Work instruction:
Below are some entries; state how many of their lines contain the word "thumb", with nothing else in the reply.

--- START ---

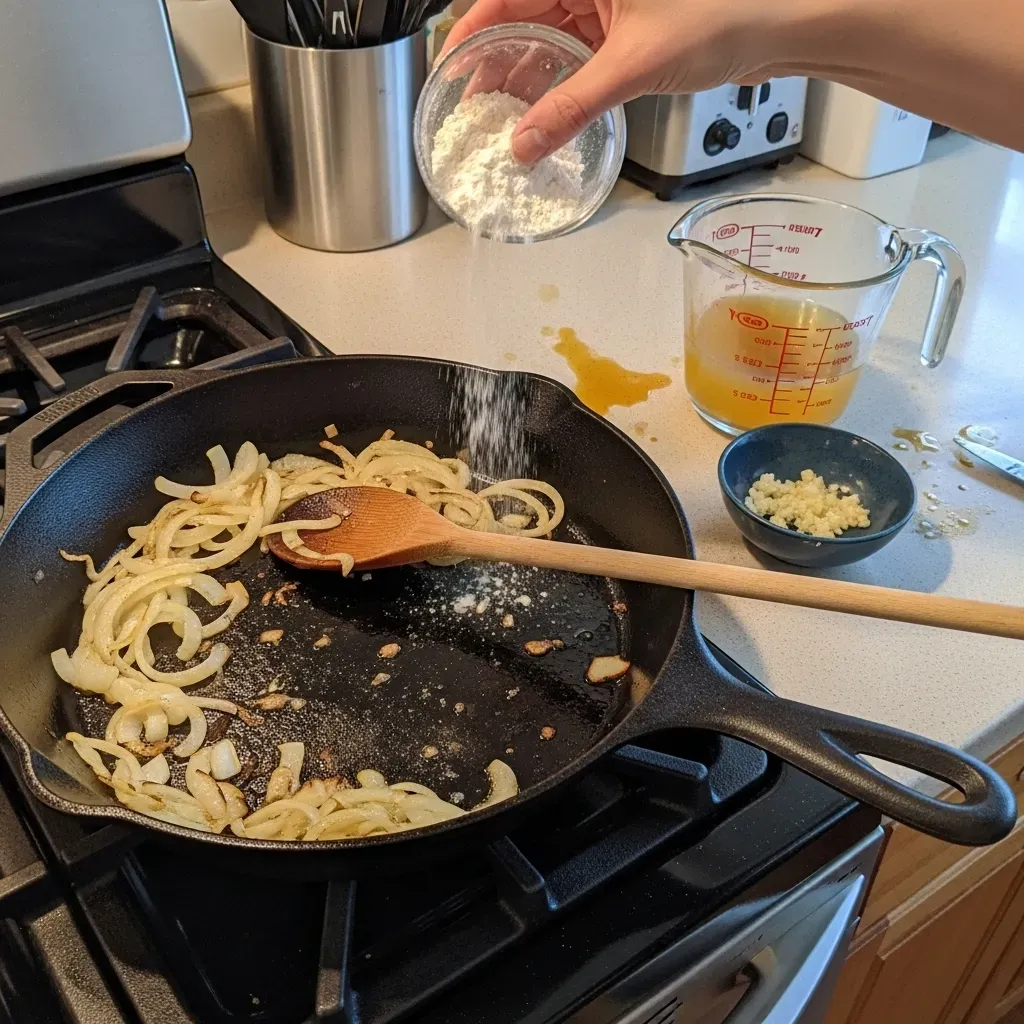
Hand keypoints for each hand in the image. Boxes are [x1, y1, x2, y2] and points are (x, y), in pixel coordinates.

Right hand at [440, 0, 791, 162]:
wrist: (775, 29)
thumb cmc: (722, 16)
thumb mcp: (632, 67)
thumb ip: (572, 108)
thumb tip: (526, 143)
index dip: (472, 35)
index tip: (450, 73)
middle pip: (521, 20)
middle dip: (497, 67)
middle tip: (476, 111)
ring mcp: (606, 7)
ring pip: (548, 42)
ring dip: (528, 83)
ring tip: (506, 123)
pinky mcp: (623, 32)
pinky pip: (576, 58)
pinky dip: (560, 87)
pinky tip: (545, 116)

--- END ---

Expected answer:
4